1. A format to specify for-sale items in RDF and RSS
2. Search engines that recognize the format. An ability to make sure that search engines “stay fresh” with the current status of the item

Well, thats it to get to phase I.

But, there is more. One really handy thing about EBay is its rating service for users. With RSS, I think this is reproducible in a distributed way. Lets say Bob and Charlie are about to engage in a transaction, where Bob is selling to Charlie. After the transaction, Bob puts a review of Charlie into his feed, which says “Good”. Charlie puts a review into his feed which says “Bob” was “Bad – late with payment”. As Bob and Cherlie enter into many transactions over time, each will be reviewed by others many times. These reviews can be found by search engines, and an overall composite score can be generated for each user – in effect replicating what EBay has done. Of course, as will everything on the web, we’ll have to take some time building anti-Spam features. We don’t want Bob to be able to boost his ratings by just creating lots of fake reviews of himself. That is probably solvable with a few heuristics, much like what search engines use today. The harder case is the case where Bob wants to maliciously accuse Charlie of being “Bad”. These may be solvable by using anti-spam techniques and also by allowing Charlie to post his own “Review-rebuttal” within his own feed. Lastly, this mechnism has problems with individual changing their reviews over time. Sure, Bob initially gave Charlie a good review. But after Charlie gives Bob a bad review, Bob goes and changes his review of Charlie to say “Bad”. It may be that a webservice is in order here for verifying the authenticity of reviews.
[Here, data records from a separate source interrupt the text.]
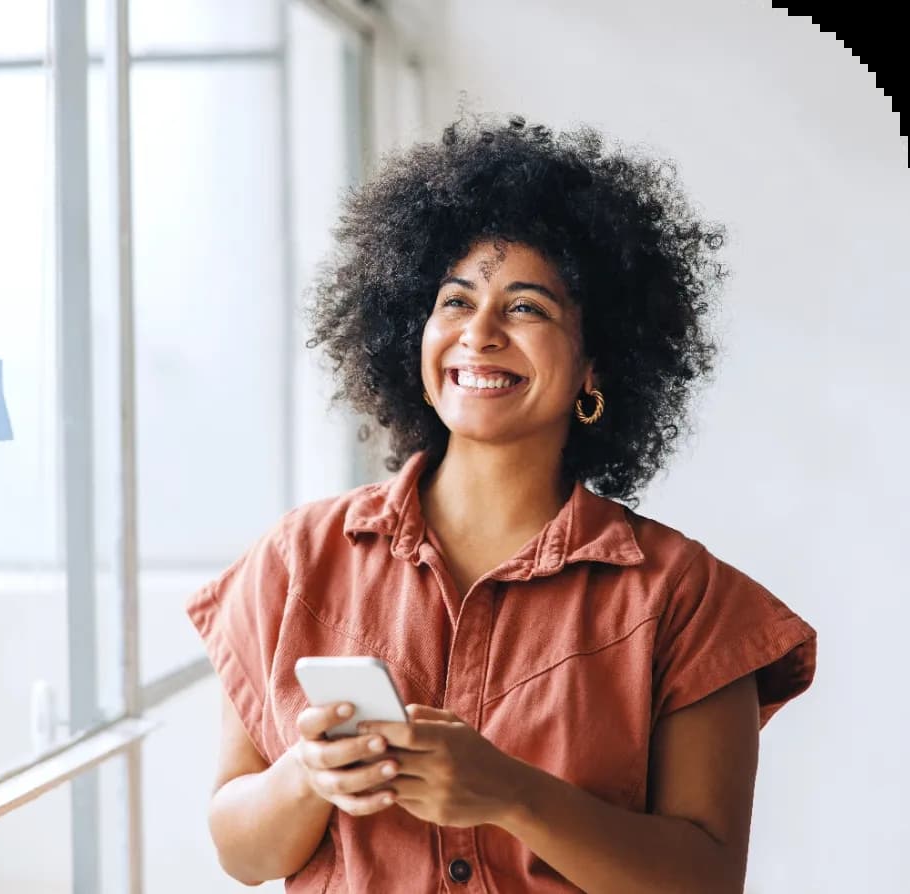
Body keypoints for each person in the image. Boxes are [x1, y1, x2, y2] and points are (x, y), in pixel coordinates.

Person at [184, 114, 817, 893]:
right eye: (455, 302)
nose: (478, 334)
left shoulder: (684, 598)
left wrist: (514, 795)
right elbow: (243, 856)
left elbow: (706, 882)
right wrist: (307, 776)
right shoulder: (298, 558)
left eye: (526, 308)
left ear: (595, 365)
One other interesting point is anonymous email. I don’t think blogs will be using open email addresses forever. Once the spam bots figure out how to parse these little gems, we’ll all be spammed in our mailboxes. Plus, we really don’t want the general public to browse and see that Bill Lee is selling his collection of fancy dolls. So each forsale item that gets posted in RDF/RSS format may want to include contact info which goes through a one-way email anonymizer service. Many (most?) of the classifieds services online today already provide this. Craigslist is a great example.

From what I’ve seen, nobody has really done this so far. (Let me know if you’ve seen otherwise) I’m not sure why. Maybe there is no money in it. Also, I think the level of complexity in RDF for this type of thing is substantially more complex than anything in any of the RSS specifications today. Today’s RSS is about as simple as it gets.